Sheet metal nibbling
Sheet metal nibbling is a technique that involves punching out holes so they overlap. The combination of overlapping holes can be used to produce all types of cutouts and contours. Sheet metal nibbling is used to produce any kind of irregular contours or shapes with large radii.
Eccentric presses were employed for punching holes. Sheet contours were processed by stamping machines. By equipping these with sheet metal nibbling tools, the nibbling machine was born.
The marks made by the individual strokes of the machine remain visible on the nibbled edge. Moving your finger along the edge, you can feel the uneven surface. The more that holes overlap, the smoother the edge is. A greater degree of overlap, however, also means that more hits have to be executed by the punch press.
SHEET METAL SLOTTING
Sheet metal nibbling is not used to produce straight edges, especially visible ones.
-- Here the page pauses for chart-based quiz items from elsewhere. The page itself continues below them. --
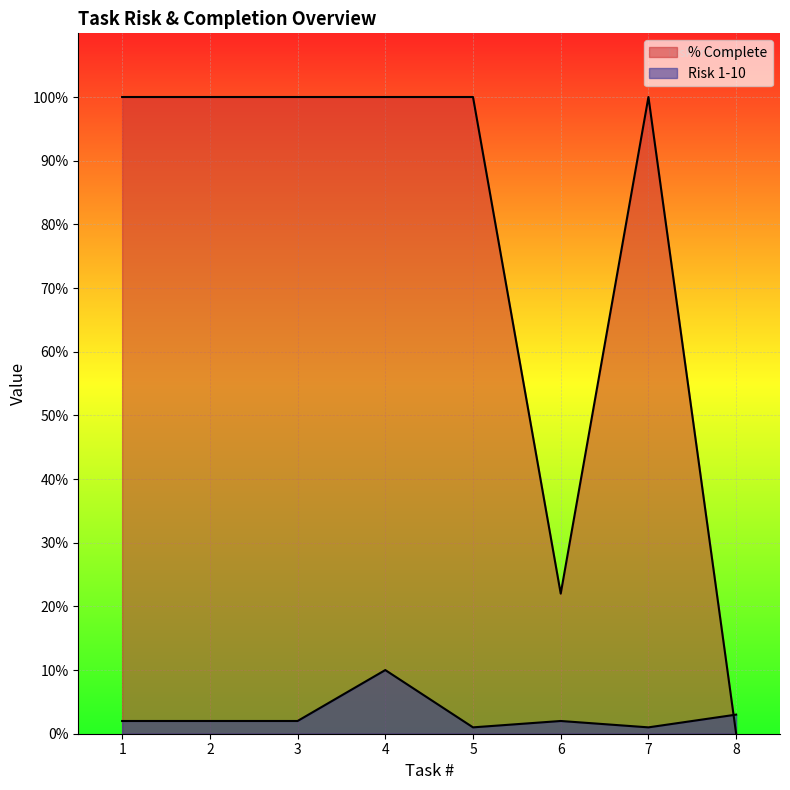

Reading right to left, what are all the values shown in this chart?

Risk 1-10: 8=3	7=1	6=2	5=1	4=10	3=2	2=2	1=2
% Complete: 8=0	7=100	6=22	5=100	4=100	3=100	2=100	1=100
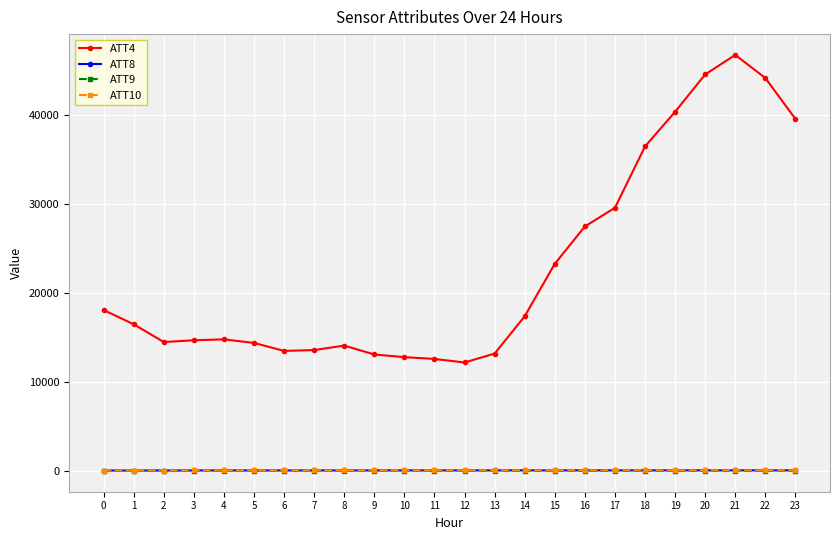

What is the maximum value shown in the chart?

46800.0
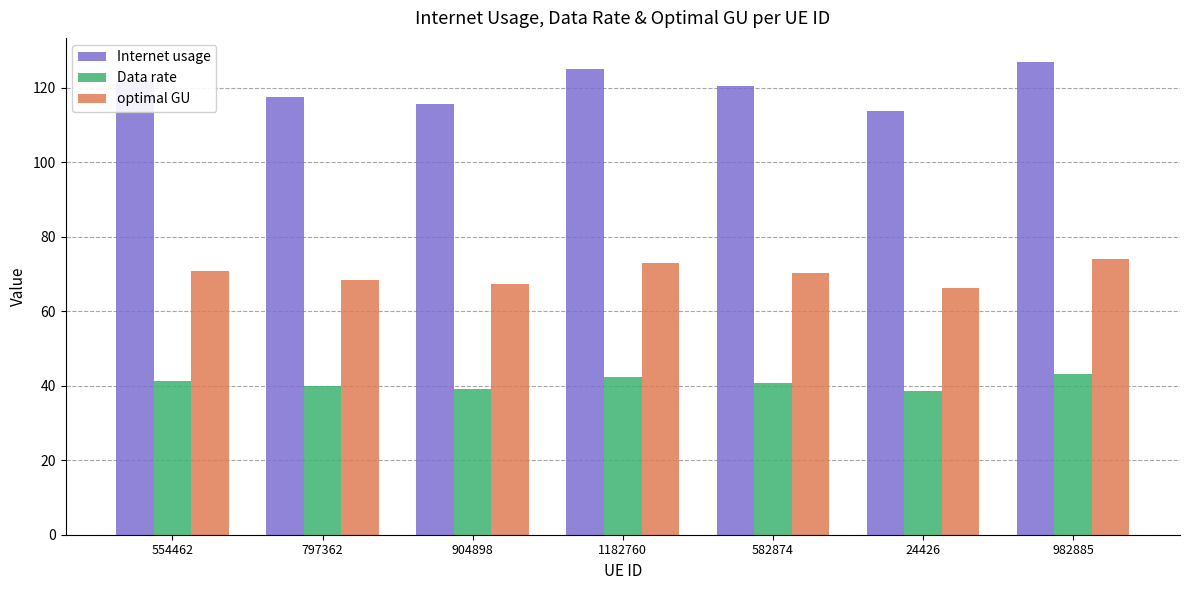

What is the smallest value displayed?

38.6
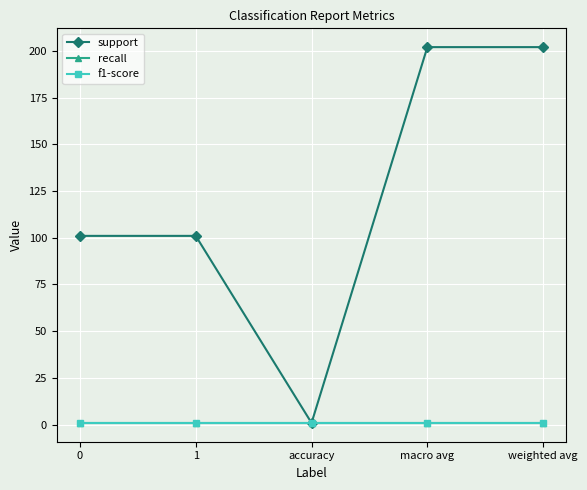

Is this an area chart (filled region under the line)?

No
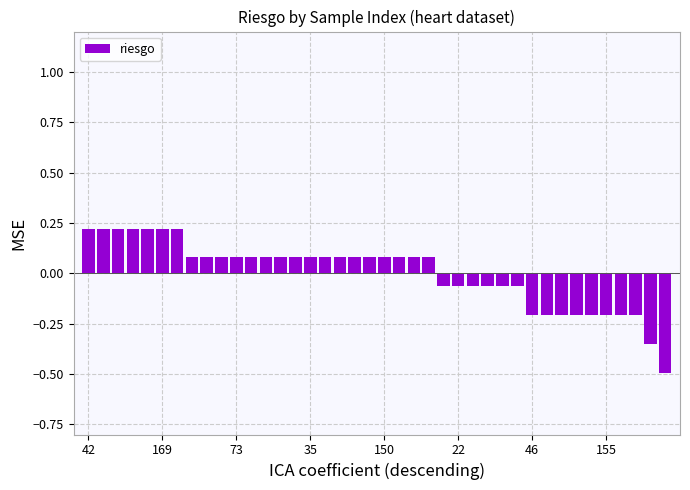

What is the difference between the maximum and minimum values?

0.7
Instead, slotting is the preferred method for this work. Slotting produces an edge that is finer than a nibbled edge and just as smooth as a laser-cut edge. The punch for slotting has a long, narrow, rectangular shape with a beveled cutting surface.
At sheet metal slotting, the punch strikes the sheet and returns to the top of the stroke without cutting the scrap off. The second hit is being executed slightly offset from first, third offset from second and so on. This way, continuous cut is made. A large portion of the punched edge is actually cut, and there are none of the grooves, typical for nibbling, marking the beginning of a hit. Instead of punching out separate slugs, the machine cuts a continuous strip. The strip gradually curls up as we carry on cutting and is separated from the sheet with last punch.
However, the long, continuous strip created during the cutting process has one problem: it limits both the length of the cut and the sheet thickness.
SHEET METAL MULTISHEARING
In order to avoid this limitations, a new cutting method – multishearing – was developed. In this technique, first step is very same as at sheet metal slotting. But the second stroke of shearing is also used to separate the strip from the metal sheet. Hence, small portion of the strip is always left to ensure smooth, continuous cut. Slotting and multishear techniques give us a higher-quality cuts and edges as sheet metal nibbling itself, but both techniques have their own limitations as well. Both methods can be used only for straight contours. On the other hand, techniques are particularly well suited for parts sharing a common cut.